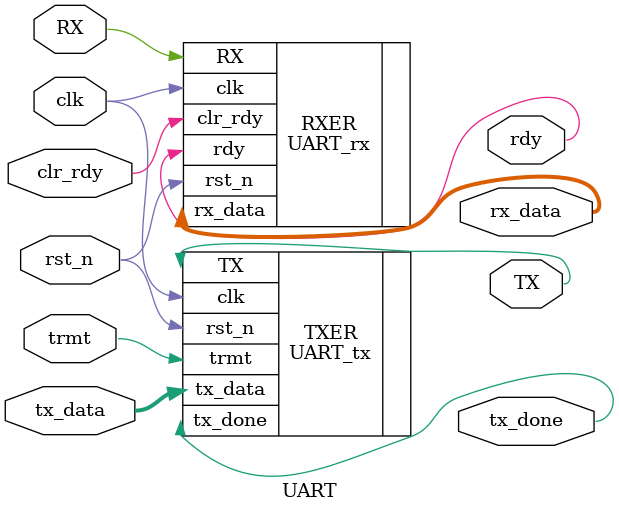
<source format=v>

module UART(clk, rst_n, tx_data, trmt, tx_done, rx_data, rdy, clr_rdy, TX, RX);

	input clk;
	input rst_n;

	//tx 
	//inputs
	input [7:0] tx_data;
	input trmt;
	//outputs
	output tx_done;
	output TX;

	//rx 
	//inputs
	input clr_rdy;
	input RX;
	//outputs
	output [7:0] rx_data;
	output rdy;

	UART_tx TXER(.clk(clk), .rst_n(rst_n), .tx_data(tx_data), .trmt(trmt), .tx_done(tx_done), .TX(TX));
	UART_rx RXER(.clk(clk), .rst_n(rst_n), .rx_data(rx_data), .rdy(rdy), .RX(RX), .clr_rdy(clr_rdy));

endmodule

</source>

******

◆ WHAT THE TASK ASKS
Without the pictures, write out the entire listing exactly.

◆ TASK RESULT
<source format=v>

module UART(clk, rst_n, tx_data, trmt, tx_done, rx_data, rdy, clr_rdy, TX, RX);

	input clk;
	input rst_n;

	//tx 
	//inputs
	input [7:0] tx_data;
	input trmt;
	//outputs
	output tx_done;
	output TX;

	//rx 
	//inputs
	input clr_rdy;
	input RX;
	//outputs
	output [7:0] rx_data;
	output rdy;

	UART_tx TXER(.clk(clk), .rst_n(rst_n), .tx_data(tx_data), .trmt(trmt), .tx_done(tx_done), .TX(TX));
	UART_rx RXER(.clk(clk), .rst_n(rst_n), .rx_data(rx_data), .rdy(rdy), .RX(RX), .clr_rdy(clr_rdy));

endmodule

</source>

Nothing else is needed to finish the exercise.